Go through the records below and copy out every line holding "notre".

Stored records
******************************
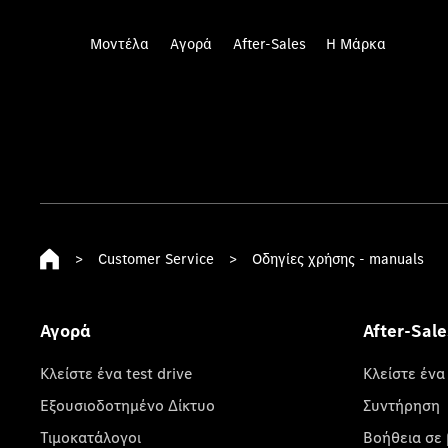
Μοντέλα
Αγορά
After-Sales
Η Μάρκα
>
Customer Service
>
Οδηγίες χρήσης - manuals
Αγορά
After-Sale
Κλείστε ένα test drive
Κλείστε ένα
Εξουσιοδοτημένο Δίκτυο
Συντήρηση
Τιμοκατάλογοι
Βοήθεια σε 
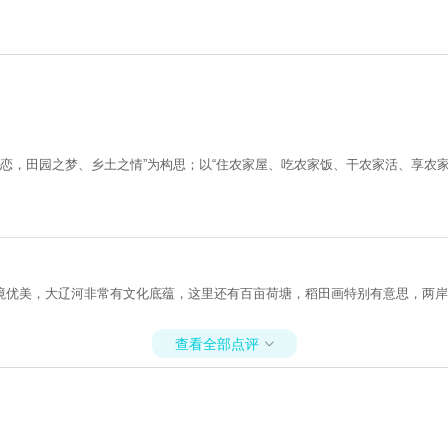
之恋，田园之梦、乡土之情”为构思；以“住农家屋、吃农家饭、干农家活、享农家
境优美，大辽河非常有文化底蕴，这里还有百亩荷塘，稻田画特别有意思，两岸
查看全部点评

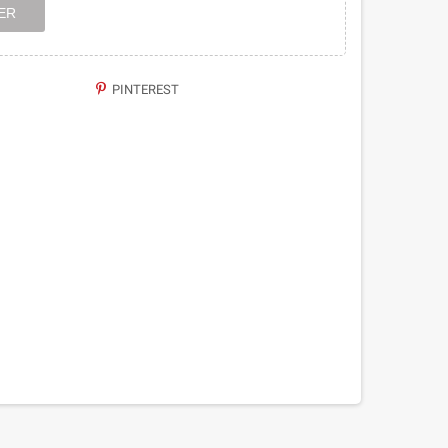
ER
PINTEREST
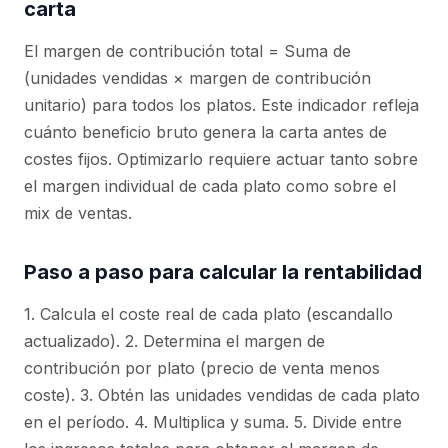
carta
El margen de contribución total = Suma de
(unidades vendidas × margen de contribución
unitario) para todos los platos. Este indicador refleja
cuánto beneficio bruto genera la carta antes de
costes fijos. Optimizarlo requiere actuar tanto sobre
el margen individual de cada plato como sobre el
mix de ventas.
Paso a paso para calcular la rentabilidad
1. Calcula el coste real de cada plato (escandallo
actualizado). 2. Determina el margen de
contribución por plato (precio de venta menos
coste). 3. Obtén las unidades vendidas de cada plato
en el período. 4. Multiplica y suma. 5. Divide entre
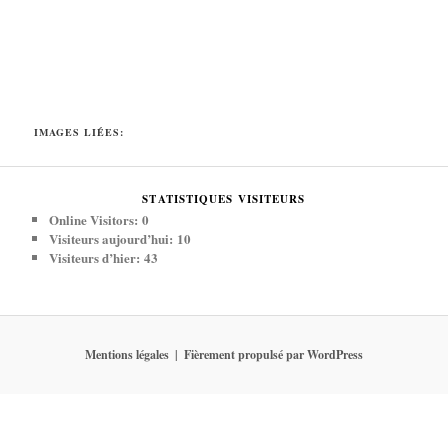
IMAGES LIÉES:
STATISTIQUES VISITEURS
Online Visitors:
0
Visiteurs aujourd’hui:
10
Visiteurs d’hier:
43
Mentions légales
Fièrement propulsé par WordPress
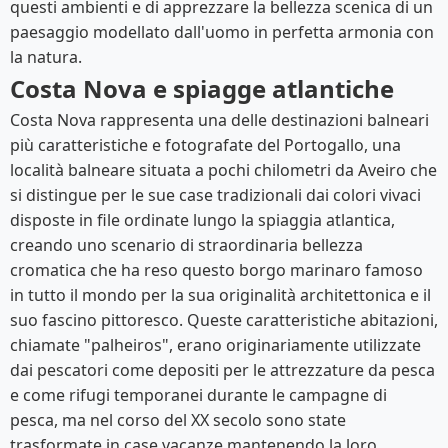
questi ambienti e di apprezzare la bellezza scenica di un
paesaggio modellato dall'uomo in perfetta armonia con
la natura.
Costa Nova e spiagge atlantiche
Costa Nova rappresenta una delle destinazioni balneari
più caratteristiche e fotografate del Portogallo, una
località balneare situata a pochi chilometri da Aveiro che
si distingue per le sue case tradizionali dai colori vivaci
disposte in file ordinate lungo la spiaggia atlantica,
creando uno scenario di straordinaria bellezza
cromatica che ha reso questo borgo marinaro famoso
in tutto il mondo per la sua originalità architettonica e il
suo fascino pittoresco. Queste caratteristiche abitazioni,
chiamate "palheiros", erano originariamente utilizzate
dai pescatori come depositi per le attrezzature da pesca
e come rifugi temporanei durante le campagne di
pesca, ma nel corso del XX secolo sono state
trasformate in case vacanze mantenendo la loro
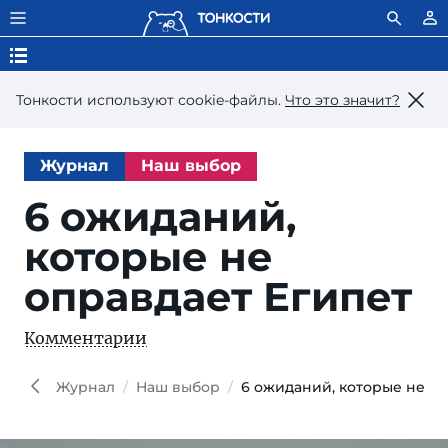
Тонкости используют сookie-файлы.
Что это значит?
Журнал
Наш выбор
6 ожиданий,
которые не
оправдает Египет
Комментарии
Crea
lover,
Shutt
Журнал
Наш выбор
6 ожиданий, которые не оп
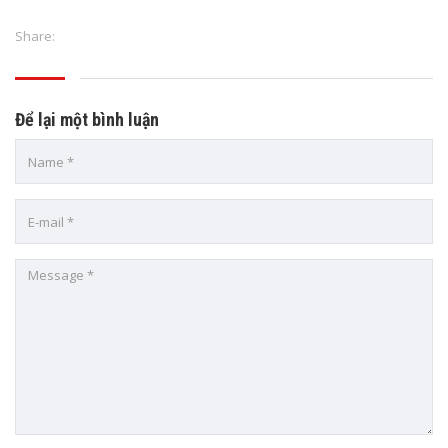
Share:
Để lại một bình luận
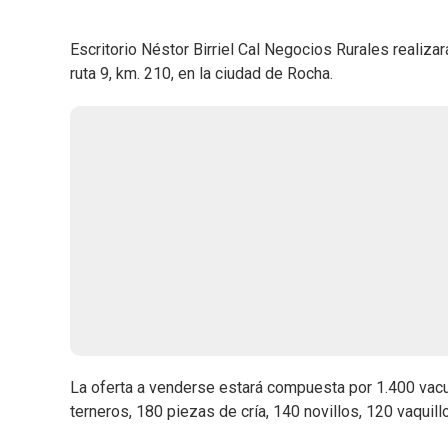
Escritorio Néstor Birriel Cal Negocios Rurales realizará
ruta 9, km. 210, en la ciudad de Rocha.
La oferta a venderse estará compuesta por 1.400 vacu
terneros, 180 piezas de cría, 140 novillos, 120 vaquill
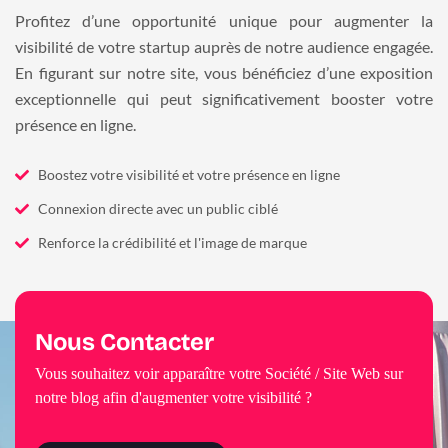
Profitez d’une opportunité unique pour augmenter la
visibilité de votre startup auprès de notre audience engagée.
En figurant sur notre site, vous bénéficiez d’une exposition
exceptionnelle qui peut significativement booster votre
présence en ligne.
Boostez votre visibilité et votre présence en ligne
Connexion directe avec un public ciblé
Renforce la crédibilité et l'image de marque
Nous Contacter
Vous souhaitez voir apparaître votre Société / Site Web sur
notre blog afin d'augmenter votre visibilité ?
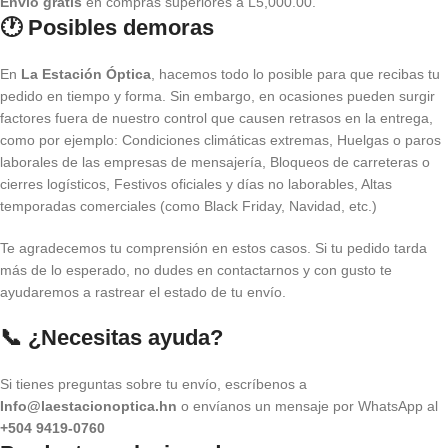
Envío gratis
en compras superiores a L5,000.00.
🕐 Posibles demoras
En
La Estación Óptica
, hacemos todo lo posible para que recibas tu
pedido en tiempo y forma. Sin embargo, en ocasiones pueden surgir
factores fuera de nuestro control que causen retrasos en la entrega,
como por ejemplo: Condiciones climáticas extremas, Huelgas o paros
laborales de las empresas de mensajería, Bloqueos de carreteras o
cierres logísticos, Festivos oficiales y días no laborables, Altas
temporadas comerciales (como Black Friday, Navidad, etc.)
Te agradecemos tu comprensión en estos casos. Si tu pedido tarda
más de lo esperado, no dudes en contactarnos y con gusto te
ayudaremos a rastrear el estado de tu envío.
📞 ¿Necesitas ayuda?
Si tienes preguntas sobre tu envío, escríbenos a
Info@laestacionoptica.hn
o envíanos un mensaje por WhatsApp al
+504 9419-0760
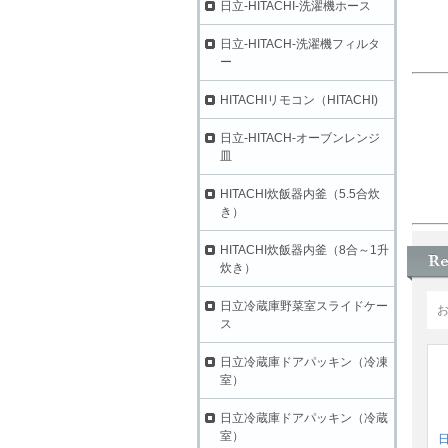
日立-HITACHI-洗濯機ホース
日立-HITACH-洗濯機フィルタ
ー
HITACHIリモコン（HITACHI)
日立-HITACH-オーブンレンジ
皿
HITACHI炊飯器内釜（5.5合炊
き）
HITACHI炊飯器内釜（8合～1升
炊き）
日立冷蔵庫野菜室スライドケー
ス
日立冷蔵庫ドアパッキン（冷凍
室）
日立冷蔵庫ドアパッキン（冷蔵
室）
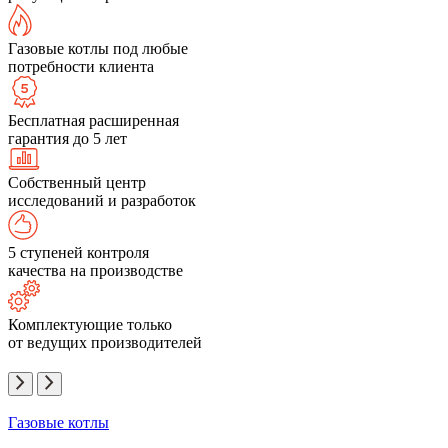
Газовые котлы под любые
потребности клиента
Бесплатная расширенная
гарантия до 5 лет
Собственный центр
исследований и разработок
5 ступеней контроля
качества на производстве
Комплектующие только
от ведущих производителей
Газовые котлы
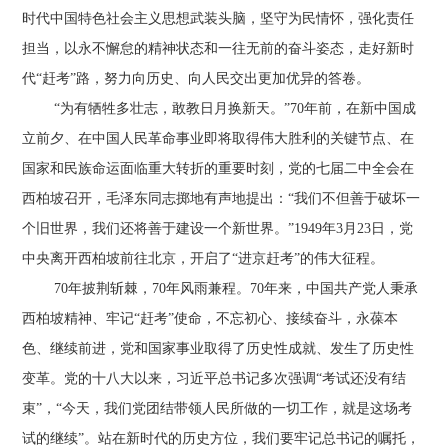
时代中国特色社会主义思想武装头脑，坚守为民情怀，强化责任
担当，以永不懈怠的精神状态和一往无前的奋斗姿态，走好新时
代“赶考”路，努力向历史、向人民交出更加优异的答卷。
“为有牺牲多壮志，敢教日月换新天。”70年前，在新中国成
立前夕、在中国人民革命事业即将取得伟大胜利的关键节点、在
国家和民族命运面临重大转折的重要时刻，党的七届二中全会在
西柏坡召开，毛泽东同志掷地有声地提出：“我们不但善于破坏一
个旧世界，我们还将善于建设一个新世界。”1949年3月23日，党
中央离开西柏坡前往北京，开启了“进京赶考”的伟大征程。
70年披荆斩棘，70年风雨兼程。70年来，中国共产党人秉承
西柏坡精神、牢记“赶考”使命，不忘初心、接续奋斗，永葆本
色、继续前进，党和国家事业取得了历史性成就、发生了历史性
变革。党的十八大以来，习近平总书记多次强调“考试还没有结
束”，“今天，我们党团结带领人民所做的一切工作，就是这场考
试的继续”。站在新时代的历史方位，我们要牢记总书记的嘱托，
******************************
_THE COMPLETED TASK:_
visibilité de votre startup auprès de notre audience engagée.
En figurant sur notre site, vous bénéficiez d’une exposition
notre blog afin d'augmenter votre visibilité ?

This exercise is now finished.